Comment: Hurricane Irma And Our Popcorn Problem

Well, that was the story of The Hurricane, as Bob Dylan once sang. With the last of the dying gusts now blowing, Irma leaves behind a trail of horrendous damage, altered landscapes and, tragically, scores dead. With most of the feared storm surges just about weathered, the rescue operation is now underway.

The USA did get hit; but escaped comparatively better than the likes of Cuba and the ravaged Caribbean islands.

If you were one of those absorbed with the deluge of media coverage in recent days, you’ll by now know the difference between your eye-wall and your big band, high pressure coming from a warm front and, of course, you’ll know all about sustained winds from the backside.


We’ve also learned that to be a hurricane reporter, on CNN at least, you have to be a stoic, muscular and devilishly handsome American everyman. Ain’t that right, Brad? Sorry – Chad. Hardly a woman to be seen in thon’ rain – how’s that for promoting preconceptions about gender roles in society!

With Hurricane Season well and truly alive in continental America, Northern Ireland has a stormy past of its own to explore. The effects of a hurricane were felt in Clogher in 1961 when the roof blew off the local fire station. Regrettably though, Hurricane Debbie killed six people across Fermanagh, Tyrone and the Lagan Valley.
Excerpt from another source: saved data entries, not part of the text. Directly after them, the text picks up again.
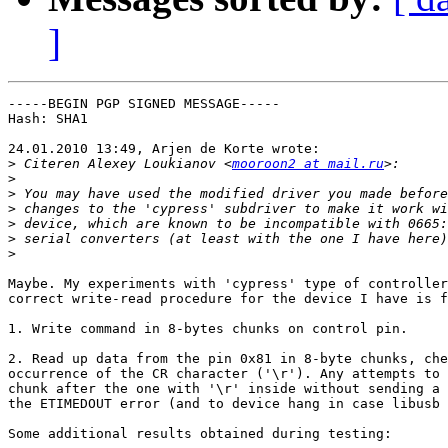
]
-----BEGIN PGP SIGNED MESSAGE-----

Hash: SHA1

24.01.2010 13:49, Arjen de Korte wrote:

>
 Citeren Alexey Loukianov <
mooroon2 at mail.ru
>
>
>
>
>
>
Maybe. My experiments with 'cypress' type of controller
correct write-read procedure for the device I have is f
1. Write command in 8-bytes chunks on control pin.

2. Read up data from the pin 0x81 in 8-byte chunks, che
occurrence of the CR character ('\r'). Any attempts to 
chunk after the one with '\r' inside without sending a 
the ETIMEDOUT error (and to device hang in case libusb 
Some additional results obtained during testing:
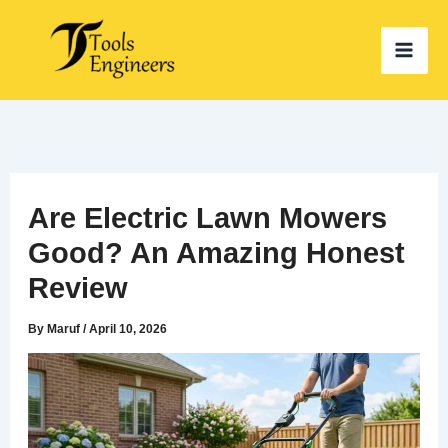
Skip
to
content
Are Electric Lawn Mowers
Good? An Amazing Honest
Review
By
Maruf
/
April 10, 2026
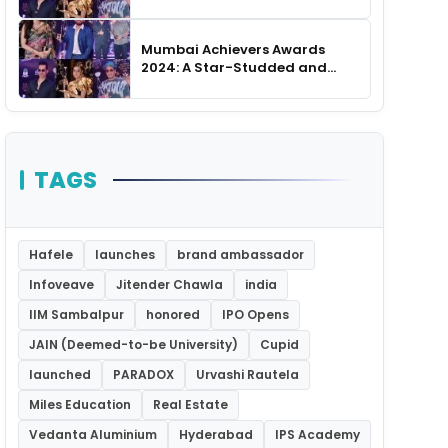
Unforgettable Night
Mumbai Achievers Awards
2024: A Star-Studded and
Unforgettable Night
TAGS
Hafele
launches
brand ambassador
Infoveave
Jitender Chawla
india
IIM Sambalpur
honored
IPO Opens
JAIN (Deemed-to-be University)
Cupid
launched
PARADOX
Urvashi Rautela
Miles Education
Real Estate
Vedanta Aluminium
Hyderabad
IPS Academy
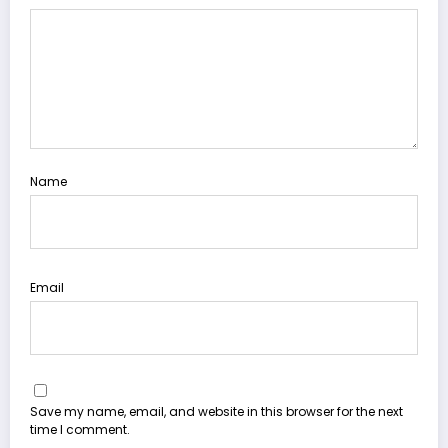
Name
Email
Save my name, email, and website in this browser for the next
time I comment.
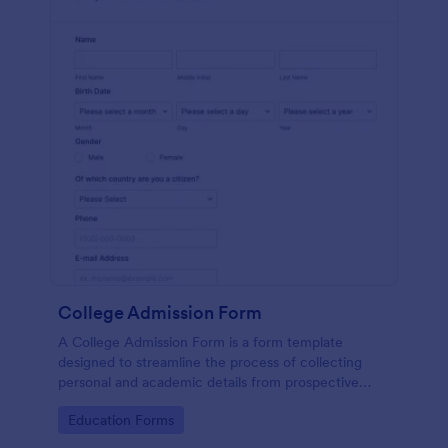
College Admission Form
A College Admission Form is a form template
designed to streamline the process of collecting
personal and academic details from prospective
students
Go to Category:
Education Forms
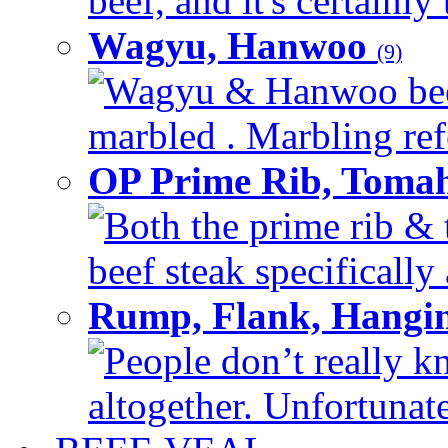
beef, and it's certainly
Wagyu, Hanwoo
(9)
Wagyu & Hanwoo beef i
marbled . Marbling refe
OP Prime Rib, Toma
Both the prime rib & 
beef steak specifically 
Rump, Flank, Hangin
People don’t really k
altogether. Unfortunate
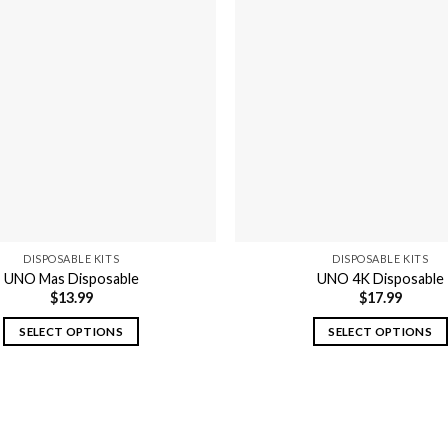
variants.
variants.
The
The
options
options
may
may
be
be
chosen
chosen
on
on
the
the
product
product
page
page
DISPOSABLE KITS
DISPOSABLE KITS
UNO Mas Disposable
UNO 4K Disposable
$
13.99
$
17.99
SELECT OPTIONS
SELECT OPTIONS
This
This
product
product
has
has
multiple
multiple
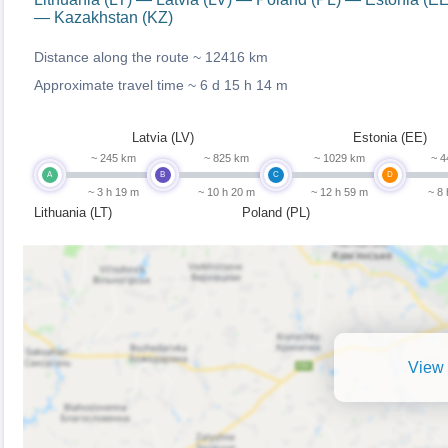
— Kazakhstan (KZ)
Distance along the route ~
12416 km
Approximate travel time ~
6 d 15 h 14 m
Latvia (LV)
Estonia (EE)
~ 245 km
~ 825 km
~ 1029 km
~ 4
A
B
C
D
~ 3 h 19 m
~ 10 h 20 m
~ 12 h 59 m
~ 8
Lithuania (LT)
Poland (PL)
View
Parts of Strabane were destroyed.

Furthermore, five people lost their lives when Hurricane Charley hit Ireland in 1986.


On Friday afternoon though, Irma was slowly pounding along the north coast of Cuba, and moving in such a linear westward path that many experts were rapidly reassessing the likelihood of a Florida impact. Had Irma not finally wobbled north, the insatiable masses of the Twitterati and 24 hour-news hounds were at risk of – let’s be honest – a severe disappointment, such was the mammoth build-up before a drop of rain had even fallen.

When potential human tragedies play out in the public forum like this there is something so utterly absorbing about it all. As the callousness, carnage and human drama of the 7/7 London bombings played out on our screens over 12 years ago, one popular Radio Ulster broadcaster stared, open mouthed, and simply said: “This is all just so terribly fascinating.” They were right.

Hurricane Irma

9/11 started it all when a blockbuster Hollywood movie came alive among the death and destruction and utter cruelty of the events in New York. The November 2015 attacks in Paris were an urban nightmare that stupefied a world which thought it was becoming desensitised.
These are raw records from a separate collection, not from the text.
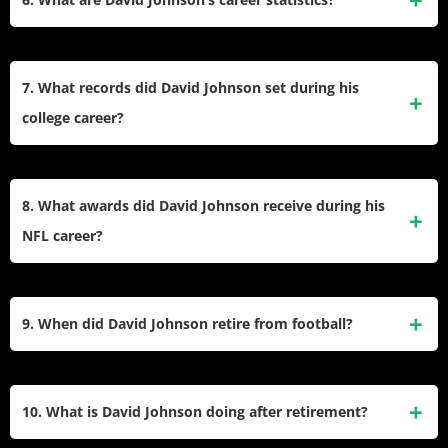
wide receiver DeAndre Hopkins. The trade was widely
criticized as one of the worst in NFL history due to Hopkins’
David Johnson finished his career with 4,071 rushing yards,
value compared to Johnson’s declining production.
39 rushing touchdowns, 2,803 receiving yards, and 18
7. What records did David Johnson set during his
receiving touchdowns. He also accumulated over 6,800 all-
college career?
purpose yards across his eight seasons.
At Northern Iowa, David Johnson set school records for
career rushing yards (4,687), total touchdowns (64), and all-
8. What awards did David Johnson receive during his
purpose yards (6,859). His senior season included a record-
NFL career?
setting 2,527 all-purpose yards and 20 total touchdowns.
David Johnson was named to the Pro Bowl and earned
First-Team All-Pro honors in 2016. He also finished third in
9. When did David Johnson retire from football?
voting for the AP Offensive Player of the Year Award that
same season.
David Johnson announced his retirement from professional
football on May 19, 2024. He expressed gratitude for his
10. What is David Johnson doing after retirement?
career and excitement for future opportunities beyond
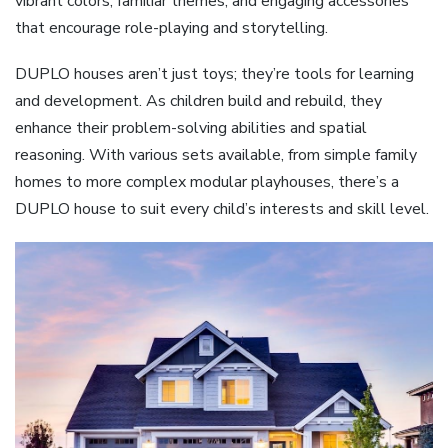
vibrant colors, familiar themes, and engaging accessories
that encourage role-playing and storytelling.
DUPLO houses aren’t just toys; they’re tools for learning
and development. As children build and rebuild, they
enhance their problem-solving abilities and spatial
reasoning. With various sets available, from simple family
homes to more complex modular playhouses, there’s a
DUPLO house to suit every child’s interests and skill level.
“Quick, turn on Sky News there now! Just to see!”

Unless you’ve suffered the harsh fate to have been directly affected or caught up in such events, it’s hard – nowadays – to escape from the feeling that you’re watching some sort of twisted reality TV… although the poignancy and pain of Manchester in May managed to penetrate even that bubble.

Ultimately, our Appetite for Destruction has left some of us addicts for a fix of chaos. It’s a habit that leaves you feeling dirty and guilty afterwards. Indeed, the wife of famed horror writer Stephen King called the wall-to-wall Hurricane Irma coverage “weather porn”. Like porn itself, we’ll just wash hands when we’re done watching and forget about it.

Until the next Big Event, that is: Shall I schedule you in for a bit of ISIS inspired ultraviolence in a fortnight or so?

I’ll bring the popcorn, but just don’t tell anyone ‘cos you know, it’s terrible, n’ all that.